Many of our Christian testimonies have the same elements: Someone told us about Jesus, we saw the horror of our sin and understood our need for a Savior, we cried out to Him and were saved. And we have loved and followed Him ever since.
Those testimonies are true accounts of our conversion, but they are also told from our human perspective. In today’s passage, Paul shifts camera lens to show us what our salvation looks like from God’s perspective. Here, we see that even before we were born (v. 4), God was at work to make us His possession.

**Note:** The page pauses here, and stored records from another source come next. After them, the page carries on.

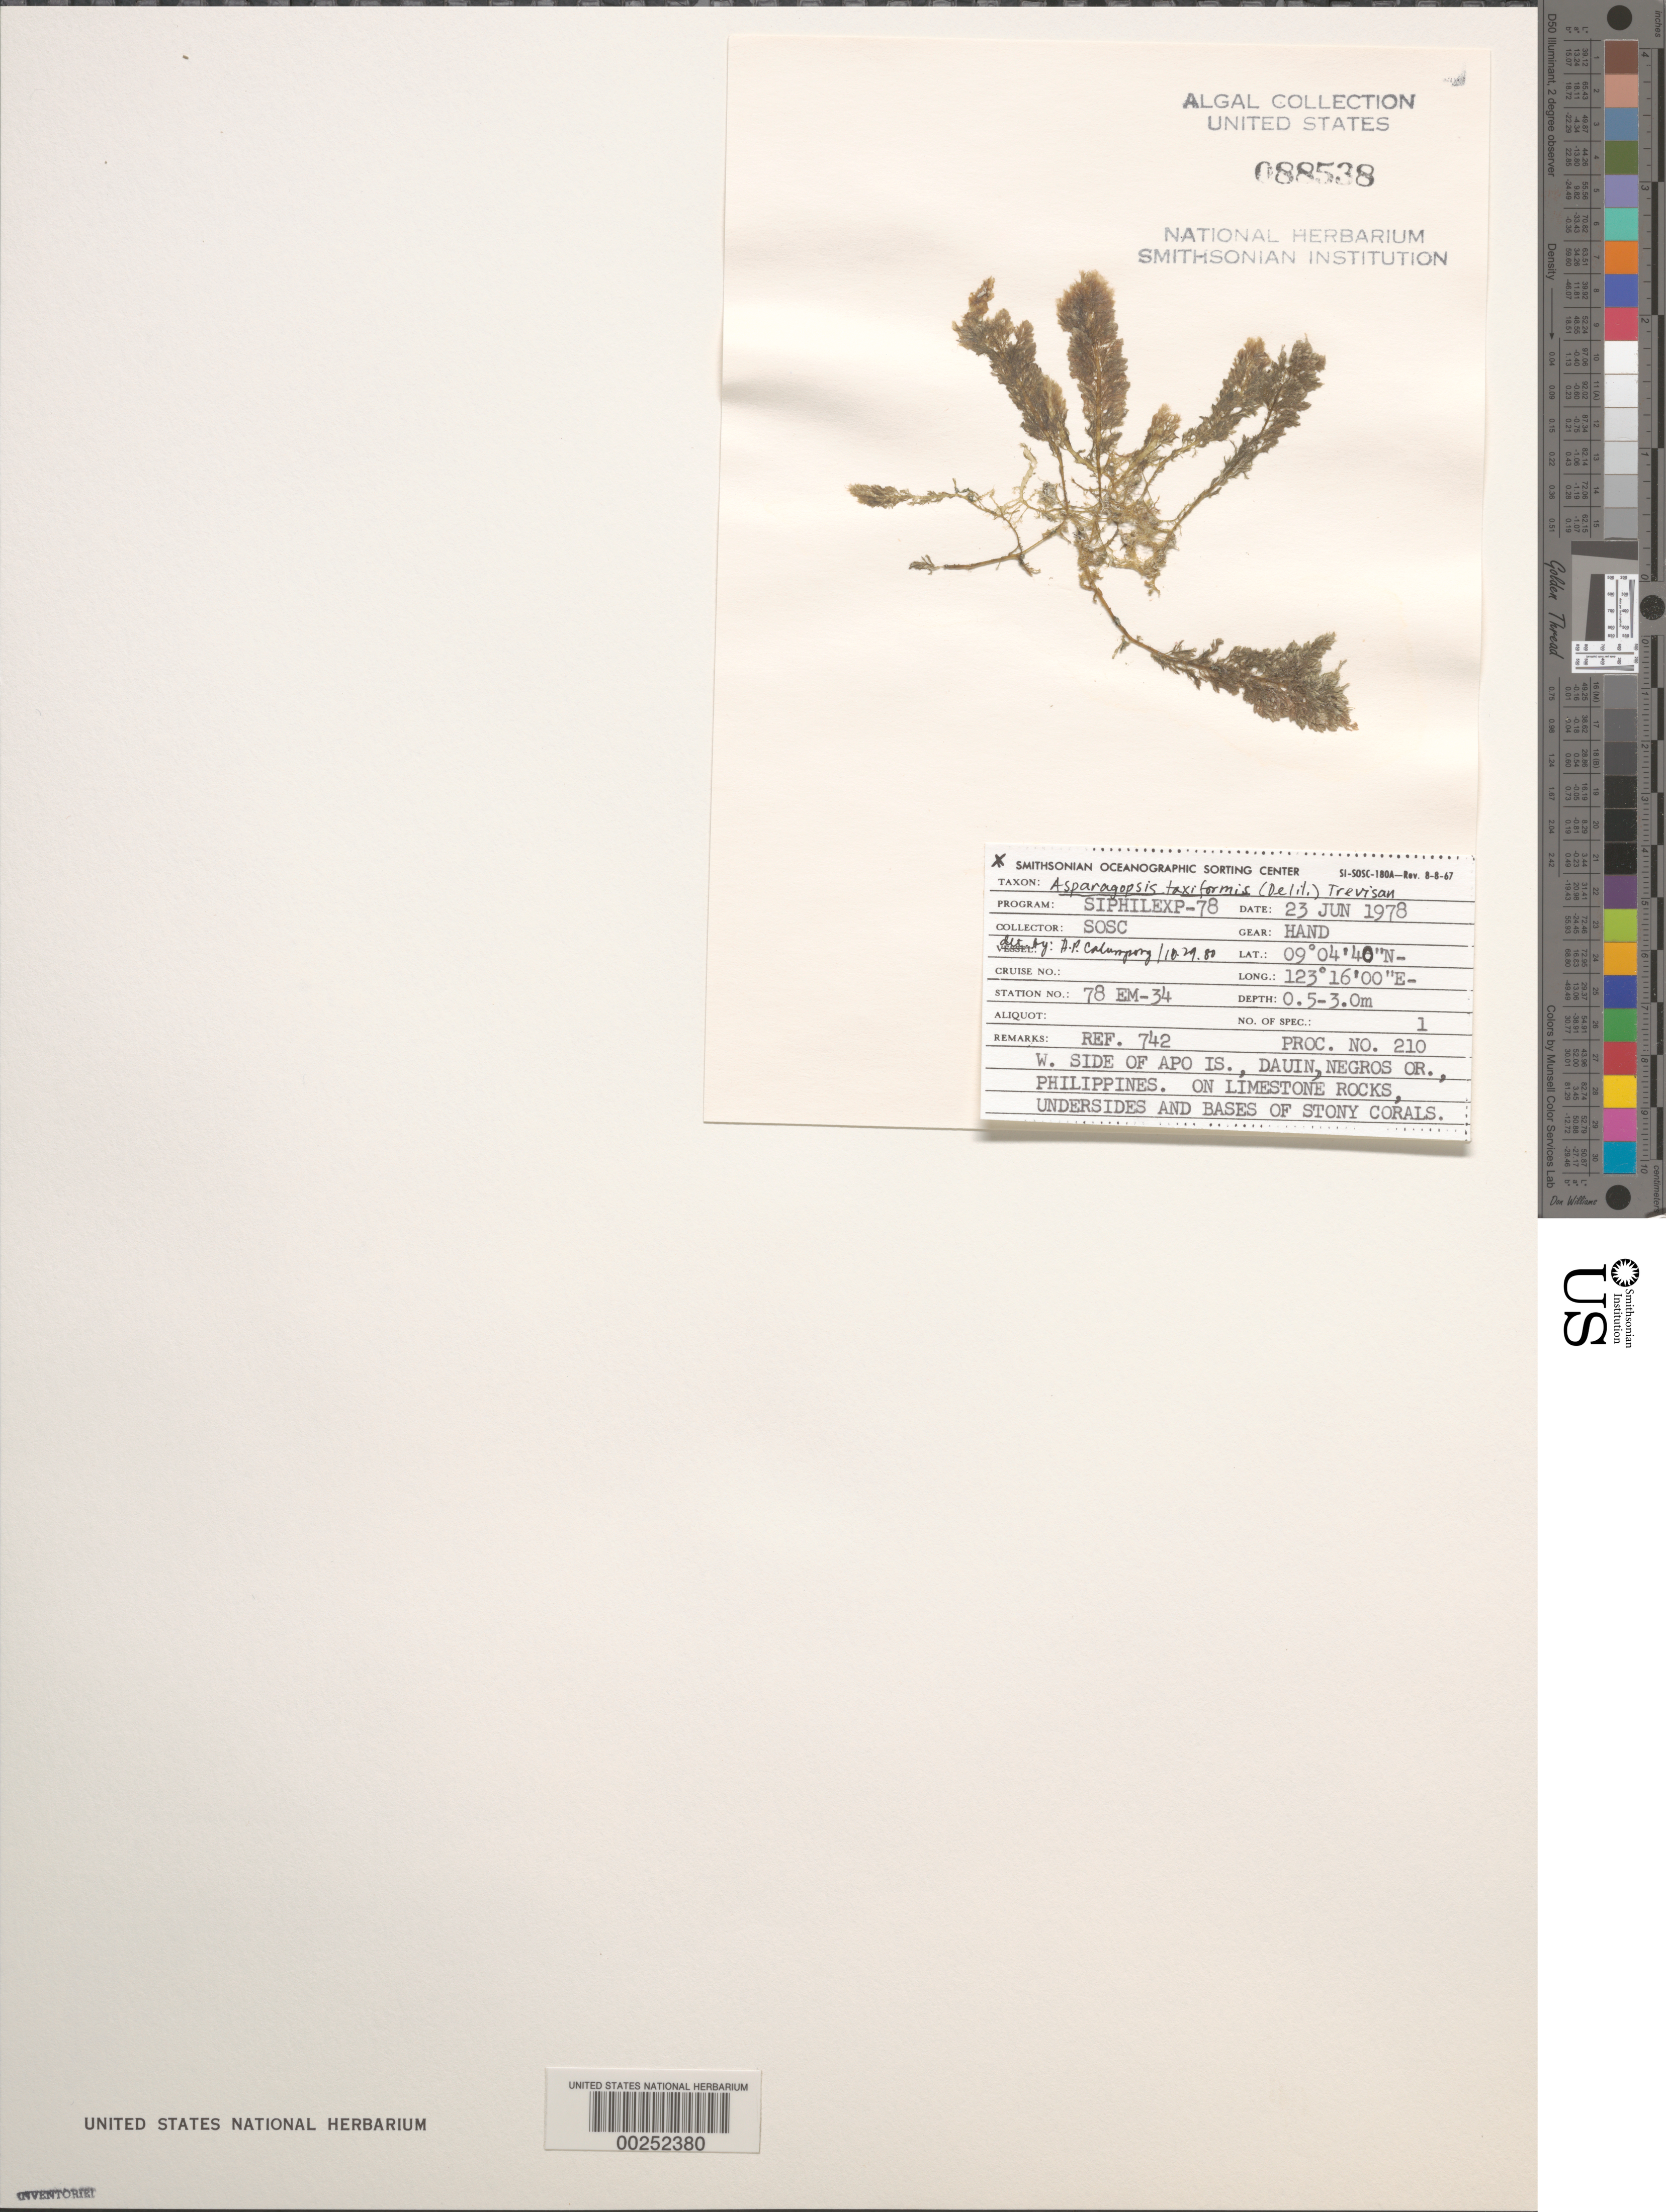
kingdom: Plantae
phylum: Rhodophyta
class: Florideophyceae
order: Bonnemaisoniales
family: Bonnemaisoniaceae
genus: Asparagopsis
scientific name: Asparagopsis taxiformis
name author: (Delile) Trevis.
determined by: Calumpong, H. P.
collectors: SOSC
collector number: Station 78 Em-34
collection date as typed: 23 Jun 1978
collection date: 1978-06-23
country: Philippines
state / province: Central Visayas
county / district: Negros Oriental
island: Apo Island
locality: Apo Island, Dauin, Negros Oriental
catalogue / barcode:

According to “his pleasure and will” (v. 5), He chose us for holiness, predestined us for adoption, redeemed us by His blood, made Himself known to us, and marked us with the seal of His Holy Spirit.
Three times in this passage Paul lays out God’s purpose in His saving work through Christ. He saved us “to the praise of his glorious grace” (v. 6), “for the praise of his glory” (v. 12), and “to the praise of his glory” (v. 14). Jesus came to Earth to live and die for sinners so that God might be known and magnified. When one sinner repents, the heavenly angels rejoice because God receives all the glory (see Luke 15:10).
This means that our evangelistic efforts are not merely focused on the salvation of lost people—though that is important! Our evangelistic efforts aim for something even higher: the glory of God. We evangelize not only because we love people. We evangelize because we love God. As John Piper wrote: “Missions is not the ultimate goal of the Church. Worship is. Missions exists because worship doesn’t. Worship is ultimate, not missions, because God is ultimate, not man.”
The goal of evangelism is the glory of God. When sinners trust in Christ, He is honored and lifted high. As evangelists, we need to set our hearts on this ultimate goal. When you share the gospel with people, pray for God’s glory to be magnified in their lives. When people repent and believe, give thanks to God for glorifying Himself.